L'agriculteur écrit pour le journal
(Baonghean.vn) - De nombreux journalistes et rédacteurs du journal Nghe An, ainsi que moi-même, recevons parfois des messages de sa part. Quand…
(Baonghean.vn) -De nombreux journalistes et rédacteurs du journal Nghe An, ainsi que moi-même, recevions parfois des messages de sa part. Il s'agissait toujours de questions sur sa santé, puis de compliments (ou de critiques) concernant un article qu'il venait de lire. Parfois, il informait qu'il se trouvait dans une région isolée et qu'il enverrait l'article au journal à son retour… Il souhaitait alors être guidé dans ses écrits et recueillir des commentaires…
Ses articles, comme toujours, sont écrits à la main, d'une écriture douce, soignée et nette, et envoyés par courrier express. Il lui arrivait d'envoyer des poèmes par courriel, mais il disait alors que c'était gênant car il devait aller attendre au magasin d'informatique du chef-lieu (il avait un ordinateur, mais… n'était pas connecté à internet). Chaque fois que je recevais ses articles, j'y retrouvais tant de saveurs du pays qu'il traversait, souvent imprégnées du souffle des montagnes et des forêts, des pentes froides et brumeuses, des ruisseaux qui réveillent les villages au soleil matinal… Il y avait sa sueur, ses pas mêlés à ceux des Khmu et des Mong sur les routes glissantes, ses mains pressées contre le papier près d'une petite lampe, et il écrivait les lignes avec tant de passion et d'attention…
L'hiver dernier, lors des journées les plus froides, j'ai reçu un message de lui disant : « Demain, je pars à Vinh. J'ai un cadeau à envoyer aux rédacteurs et aux journalistes de la région montagneuse. » J'ai répondu : « Attendons plus tard, quand il fera beau et que le temps sera propice, je viendrai vous voir. » Mais il a insisté : « Non, ne vous inquiétez pas. Je laboure encore les champs alors qu'il fait 7 °C. »
J'ai longtemps hésité, connaissant sa personnalité. Une fois qu'il avait décidé de se lancer, il le faisait, sans craindre les difficultés. Le lendemain matin, alors que j'allais au travail, j'ai reçu un appel de lui : « Je suis devant le portail de la rédaction. Mais comme c'est les heures de travail, je ne peux pas entrer. Allez au portail, on se retrouve tout à l'heure. »
Un petit vieillard m'attendait devant le portail, boitant. Sa Cub de 1981, son sac à dos encore couvert de poussière. Et le froid… Je lui ai demandé : « À quelle heure es-tu descendu ? As-tu fini de travailler ? » Il m'a répondu : « Je viens de descendre, je suis passé à l'Association provinciale des lettres et des arts pour rendre le manuscrit d'un recueil de poésie, je n'ai rien terminé d'autre. Je t'ai apporté du papier de riz local. » Il a ouvert son sac à dos, qui en était rempli.
Il m'a serré la main, la main large et imposante d'un laboureur. Cette main guidait le buffle sur la charrue par 7 degrés Celsius.
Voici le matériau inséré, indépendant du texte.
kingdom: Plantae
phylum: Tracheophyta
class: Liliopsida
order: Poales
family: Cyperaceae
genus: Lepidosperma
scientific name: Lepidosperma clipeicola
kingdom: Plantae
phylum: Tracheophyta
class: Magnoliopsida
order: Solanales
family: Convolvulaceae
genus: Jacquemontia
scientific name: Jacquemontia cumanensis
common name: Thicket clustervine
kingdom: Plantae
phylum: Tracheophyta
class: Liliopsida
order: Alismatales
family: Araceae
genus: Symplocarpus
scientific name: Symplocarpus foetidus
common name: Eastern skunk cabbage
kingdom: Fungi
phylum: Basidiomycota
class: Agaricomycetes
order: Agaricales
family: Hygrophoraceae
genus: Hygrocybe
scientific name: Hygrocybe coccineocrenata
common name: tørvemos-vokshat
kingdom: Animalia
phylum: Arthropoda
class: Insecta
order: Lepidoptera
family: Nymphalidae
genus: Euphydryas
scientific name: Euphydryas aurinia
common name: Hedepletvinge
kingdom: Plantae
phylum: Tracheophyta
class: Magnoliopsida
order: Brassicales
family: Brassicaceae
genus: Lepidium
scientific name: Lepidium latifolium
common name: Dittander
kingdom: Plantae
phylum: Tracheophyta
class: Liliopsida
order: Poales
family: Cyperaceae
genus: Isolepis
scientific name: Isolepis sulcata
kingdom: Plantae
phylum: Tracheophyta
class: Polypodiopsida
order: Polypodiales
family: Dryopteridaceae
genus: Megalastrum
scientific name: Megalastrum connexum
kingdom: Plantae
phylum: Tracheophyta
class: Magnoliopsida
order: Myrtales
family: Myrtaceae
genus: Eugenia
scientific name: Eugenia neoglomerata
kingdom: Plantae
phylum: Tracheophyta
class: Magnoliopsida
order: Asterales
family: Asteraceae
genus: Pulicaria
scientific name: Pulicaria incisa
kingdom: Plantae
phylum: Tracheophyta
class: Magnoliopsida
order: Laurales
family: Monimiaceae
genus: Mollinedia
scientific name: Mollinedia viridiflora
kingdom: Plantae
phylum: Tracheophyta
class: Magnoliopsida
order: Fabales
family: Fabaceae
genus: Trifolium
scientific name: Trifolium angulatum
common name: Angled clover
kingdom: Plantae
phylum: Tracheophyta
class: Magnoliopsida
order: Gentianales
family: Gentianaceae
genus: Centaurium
Cette main a aussi soigneusement écrit chaque trait de la lettre sur les hautes terres difficiles, destinée à la rubrique Montagnes et Ethnies de mon journal. Cette main a aussi écrit des poèmes sincères, des réflexions profondes sur les affaires du monde. Il aurait dû être avocat depuis des décennies. Pourtant, pour de multiples raisons, il a dû retourner dans sa ville natale pour devenir laboureur…
Je l’observais, je regardais ses pas boiteux tandis qu’il poussait sa moto à travers la rue, et je sentais mon cœur se remplir de respect et de pitié… Lui, l’agriculteur qui écrivait pour le journal, signait souvent ses articles d’un simple nom d’une seule ligne : Contributeur Vo Van Vinh.